%%

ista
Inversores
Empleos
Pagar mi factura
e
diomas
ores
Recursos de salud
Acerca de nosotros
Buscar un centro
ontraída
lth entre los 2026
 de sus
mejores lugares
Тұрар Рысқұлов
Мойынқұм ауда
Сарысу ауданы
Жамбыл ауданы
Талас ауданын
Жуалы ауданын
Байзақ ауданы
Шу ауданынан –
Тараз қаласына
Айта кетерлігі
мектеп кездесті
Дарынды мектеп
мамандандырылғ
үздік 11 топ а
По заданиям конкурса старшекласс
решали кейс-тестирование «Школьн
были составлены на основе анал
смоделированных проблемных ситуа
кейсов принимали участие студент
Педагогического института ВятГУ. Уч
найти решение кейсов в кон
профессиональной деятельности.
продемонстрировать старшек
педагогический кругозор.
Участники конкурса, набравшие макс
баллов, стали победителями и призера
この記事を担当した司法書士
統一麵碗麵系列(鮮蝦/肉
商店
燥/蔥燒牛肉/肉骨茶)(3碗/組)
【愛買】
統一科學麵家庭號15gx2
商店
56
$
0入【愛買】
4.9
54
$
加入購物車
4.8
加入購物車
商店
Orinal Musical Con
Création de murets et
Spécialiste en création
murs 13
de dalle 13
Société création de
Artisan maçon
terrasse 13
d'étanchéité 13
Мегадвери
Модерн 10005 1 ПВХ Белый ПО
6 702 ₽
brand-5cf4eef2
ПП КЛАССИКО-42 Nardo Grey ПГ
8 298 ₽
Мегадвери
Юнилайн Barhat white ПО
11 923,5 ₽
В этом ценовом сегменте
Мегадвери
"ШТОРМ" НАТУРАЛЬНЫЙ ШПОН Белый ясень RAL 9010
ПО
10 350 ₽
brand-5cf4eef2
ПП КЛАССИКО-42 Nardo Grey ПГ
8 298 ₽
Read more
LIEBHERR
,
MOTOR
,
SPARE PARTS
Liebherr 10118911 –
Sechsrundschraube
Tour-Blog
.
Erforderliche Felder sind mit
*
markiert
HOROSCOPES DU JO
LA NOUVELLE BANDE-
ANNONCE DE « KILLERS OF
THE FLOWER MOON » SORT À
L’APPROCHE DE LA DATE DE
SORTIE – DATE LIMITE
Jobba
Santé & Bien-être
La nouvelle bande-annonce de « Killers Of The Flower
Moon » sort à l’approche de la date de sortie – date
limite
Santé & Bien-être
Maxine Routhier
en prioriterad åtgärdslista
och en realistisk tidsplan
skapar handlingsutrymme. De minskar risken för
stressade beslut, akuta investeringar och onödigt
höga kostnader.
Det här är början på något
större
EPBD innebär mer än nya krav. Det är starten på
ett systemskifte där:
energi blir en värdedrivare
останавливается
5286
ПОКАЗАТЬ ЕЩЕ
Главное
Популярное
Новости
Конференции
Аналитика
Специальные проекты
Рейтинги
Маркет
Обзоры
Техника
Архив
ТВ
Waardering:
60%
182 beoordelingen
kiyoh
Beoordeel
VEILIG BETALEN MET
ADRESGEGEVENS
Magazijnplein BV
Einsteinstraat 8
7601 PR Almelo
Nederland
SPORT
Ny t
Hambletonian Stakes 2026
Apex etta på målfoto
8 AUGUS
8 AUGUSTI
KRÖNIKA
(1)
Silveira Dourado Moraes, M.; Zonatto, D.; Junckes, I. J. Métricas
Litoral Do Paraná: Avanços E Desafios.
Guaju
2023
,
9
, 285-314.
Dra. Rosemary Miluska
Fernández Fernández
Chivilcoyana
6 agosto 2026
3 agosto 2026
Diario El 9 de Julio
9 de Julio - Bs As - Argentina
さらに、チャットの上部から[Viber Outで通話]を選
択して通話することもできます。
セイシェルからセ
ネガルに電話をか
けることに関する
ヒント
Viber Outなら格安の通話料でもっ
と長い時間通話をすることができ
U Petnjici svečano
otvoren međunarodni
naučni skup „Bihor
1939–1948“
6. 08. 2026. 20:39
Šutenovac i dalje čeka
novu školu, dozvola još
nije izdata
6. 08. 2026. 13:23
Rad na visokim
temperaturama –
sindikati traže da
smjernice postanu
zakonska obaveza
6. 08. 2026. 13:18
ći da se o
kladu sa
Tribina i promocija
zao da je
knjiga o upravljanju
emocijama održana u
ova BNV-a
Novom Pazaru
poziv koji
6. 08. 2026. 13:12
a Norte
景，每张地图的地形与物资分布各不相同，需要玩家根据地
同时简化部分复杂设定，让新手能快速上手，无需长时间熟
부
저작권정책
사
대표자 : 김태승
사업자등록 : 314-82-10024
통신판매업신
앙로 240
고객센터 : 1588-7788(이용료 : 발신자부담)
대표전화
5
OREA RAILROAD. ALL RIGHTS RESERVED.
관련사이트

%%

_WHAT YOU ARE ASKED TO DO_
Report every line of the data in which "Белый" appears.

_TASK OUTPUT_
Модерн 10005 1 ПВХ Белый ПО
"ШТОРМ" НАТУРАЛЬНЫЙ ШПОН Белый ясень RAL 9010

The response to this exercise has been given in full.